On March 5th, Governor Kristi Noem signed into law a bill appropriating $6 million to expand phonics-based reading curriculum and teacher training. That funding, which will be used over four years, will allow elementary students to learn to read with a more intensive approach that relies on using sounds within words rather than letters.

South Dakota Education Secretary Joseph Graves says the switch to phonics-based, learning is essential to improving literacy rates and says it will work as it has in other states.

“Education researchers have demonstrated very clearly that there is a science of reading and that it means that we need to return a very systematic instruction in phonics. That will get us our best results for our students. This program has been demonstrated that it will work and in fact, it has already been working in other states,” Graves said.
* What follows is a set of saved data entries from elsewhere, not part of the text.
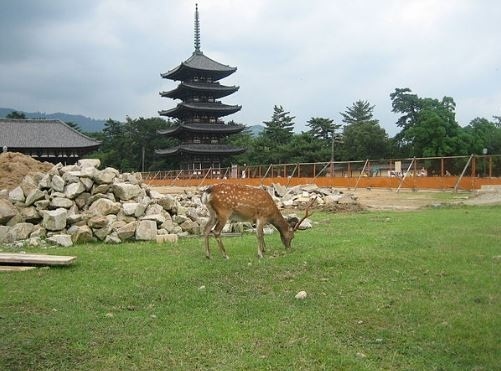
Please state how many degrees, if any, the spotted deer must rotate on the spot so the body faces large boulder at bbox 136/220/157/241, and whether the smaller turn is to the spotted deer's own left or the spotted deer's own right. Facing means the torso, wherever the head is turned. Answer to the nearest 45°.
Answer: approximately 135° to the spotted deer's own left

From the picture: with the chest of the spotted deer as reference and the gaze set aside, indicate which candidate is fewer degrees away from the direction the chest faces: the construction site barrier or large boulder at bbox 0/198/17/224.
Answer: the construction site barrier

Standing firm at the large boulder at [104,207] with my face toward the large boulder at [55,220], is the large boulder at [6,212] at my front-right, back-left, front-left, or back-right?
front-right

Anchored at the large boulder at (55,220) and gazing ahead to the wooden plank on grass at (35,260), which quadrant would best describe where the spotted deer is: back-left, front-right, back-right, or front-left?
front-left

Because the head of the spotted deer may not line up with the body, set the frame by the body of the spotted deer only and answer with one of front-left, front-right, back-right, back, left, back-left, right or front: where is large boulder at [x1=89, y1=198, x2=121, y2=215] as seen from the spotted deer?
back-left

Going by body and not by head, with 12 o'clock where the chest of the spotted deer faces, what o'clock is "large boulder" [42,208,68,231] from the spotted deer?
The large boulder is roughly at 7 o'clock from the spotted deer.

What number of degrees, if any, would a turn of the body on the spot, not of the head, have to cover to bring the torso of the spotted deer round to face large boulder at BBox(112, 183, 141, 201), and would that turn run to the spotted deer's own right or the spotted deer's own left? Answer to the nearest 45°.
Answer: approximately 135° to the spotted deer's own left

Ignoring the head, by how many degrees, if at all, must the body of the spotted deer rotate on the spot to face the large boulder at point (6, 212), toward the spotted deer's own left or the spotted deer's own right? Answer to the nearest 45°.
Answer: approximately 135° to the spotted deer's own left

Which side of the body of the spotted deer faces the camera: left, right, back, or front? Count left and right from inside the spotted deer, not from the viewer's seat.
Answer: right

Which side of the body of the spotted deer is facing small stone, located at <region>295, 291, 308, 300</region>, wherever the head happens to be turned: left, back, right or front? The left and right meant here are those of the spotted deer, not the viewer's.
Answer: right
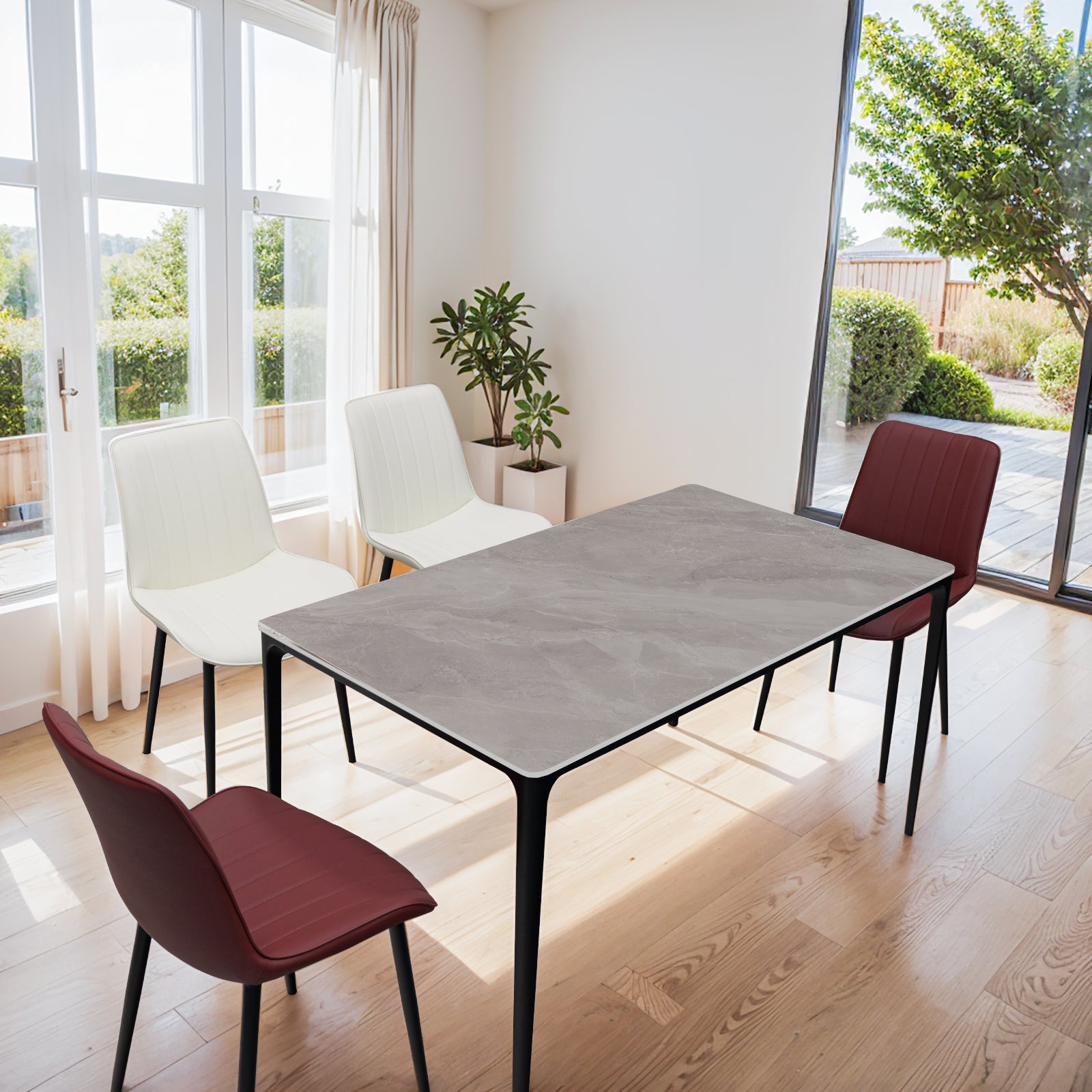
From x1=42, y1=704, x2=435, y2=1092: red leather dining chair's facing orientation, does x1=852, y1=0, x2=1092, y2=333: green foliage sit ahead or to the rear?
ahead

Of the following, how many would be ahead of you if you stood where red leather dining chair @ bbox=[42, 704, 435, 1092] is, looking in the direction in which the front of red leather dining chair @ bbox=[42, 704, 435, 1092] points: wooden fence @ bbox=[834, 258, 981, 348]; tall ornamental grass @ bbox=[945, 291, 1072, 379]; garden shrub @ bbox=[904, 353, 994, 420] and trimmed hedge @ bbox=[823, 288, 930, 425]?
4

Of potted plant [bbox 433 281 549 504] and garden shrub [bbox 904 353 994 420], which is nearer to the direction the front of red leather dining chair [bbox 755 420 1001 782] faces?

Mississippi is one of those states to see strides with phonics. However, Mississippi’s director of the Elementary Education and Reading Office Tenette Smith has said she believes it will take South Dakota much more than the four-year, $6 million plan to make this goal long-lasting. Graves, however, says with the progress the state has made with previous funds, four years will be plenty of time to reach the goal.

“This next four years what we believe we’ll be able to do is get everybody else trained beginning after next year to provide the training and create the modules such that they will not only train the people in the field right now but also have the wherewithal to train incoming teach candidates and that way we’ll cover everybody,” Graves said.

Graves emphasized that reading is the core of everything else and says this is a fundamental goal that the state needs to get right and he believes will happen.